■ TASK DESCRIPTION ■
Collect the lines of the entries where "also" shows up.

___

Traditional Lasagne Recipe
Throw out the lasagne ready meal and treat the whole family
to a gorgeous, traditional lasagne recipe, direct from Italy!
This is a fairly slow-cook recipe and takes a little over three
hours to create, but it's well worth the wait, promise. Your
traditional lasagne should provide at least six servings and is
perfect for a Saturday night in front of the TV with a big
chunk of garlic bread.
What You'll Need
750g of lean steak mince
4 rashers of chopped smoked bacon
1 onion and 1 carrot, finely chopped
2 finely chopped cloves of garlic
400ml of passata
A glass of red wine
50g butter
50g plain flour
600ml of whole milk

___

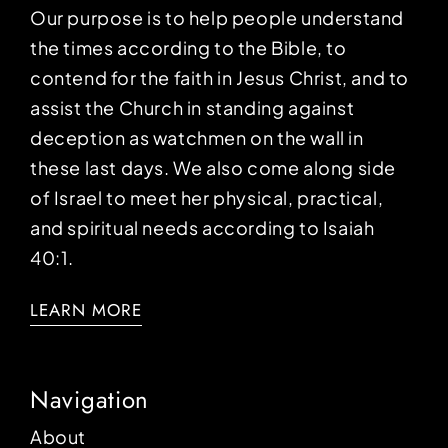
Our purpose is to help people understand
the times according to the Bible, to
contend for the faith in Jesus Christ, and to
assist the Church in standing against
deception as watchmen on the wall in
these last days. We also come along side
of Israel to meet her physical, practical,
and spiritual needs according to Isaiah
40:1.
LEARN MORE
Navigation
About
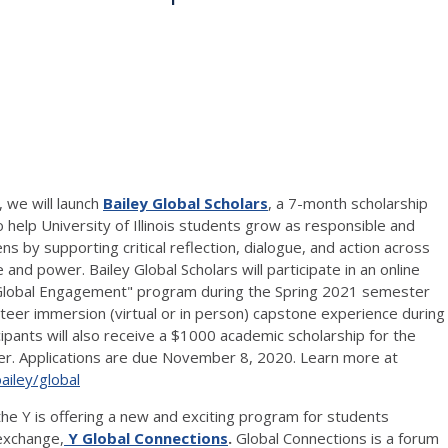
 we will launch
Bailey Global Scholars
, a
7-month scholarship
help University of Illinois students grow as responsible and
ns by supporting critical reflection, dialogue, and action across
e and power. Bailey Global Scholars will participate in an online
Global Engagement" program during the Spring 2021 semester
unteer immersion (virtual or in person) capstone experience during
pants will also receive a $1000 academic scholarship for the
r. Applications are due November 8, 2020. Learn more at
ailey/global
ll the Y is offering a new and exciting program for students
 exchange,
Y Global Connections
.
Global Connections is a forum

___

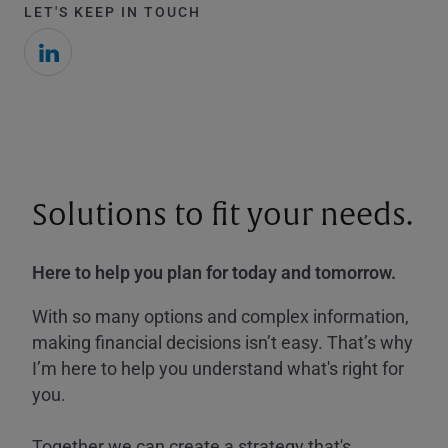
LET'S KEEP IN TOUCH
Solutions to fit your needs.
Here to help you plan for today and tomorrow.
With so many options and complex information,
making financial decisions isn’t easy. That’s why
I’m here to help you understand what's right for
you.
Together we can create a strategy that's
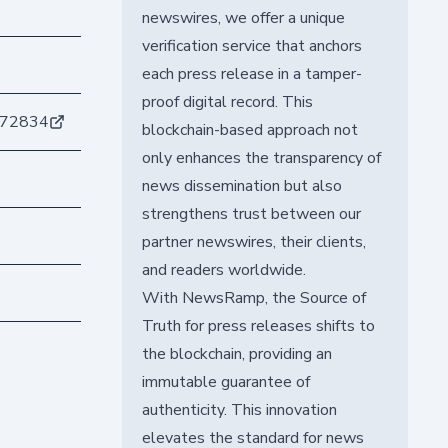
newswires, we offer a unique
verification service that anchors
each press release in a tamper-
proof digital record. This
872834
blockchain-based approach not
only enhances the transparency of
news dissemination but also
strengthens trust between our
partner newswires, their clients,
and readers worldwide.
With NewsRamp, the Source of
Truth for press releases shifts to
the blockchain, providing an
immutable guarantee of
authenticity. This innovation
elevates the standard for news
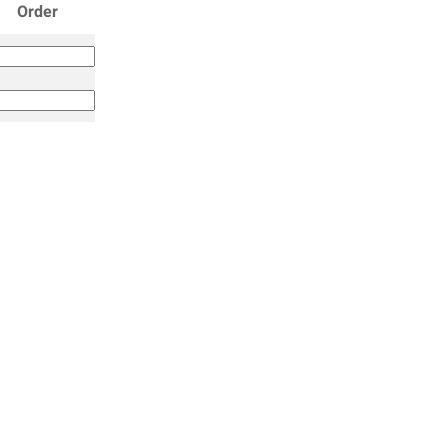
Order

___

■ RESULT OF THIS TASK ■
these last days. We also come along side
pants will also receive a $1000 academic scholarship for the
news dissemination but also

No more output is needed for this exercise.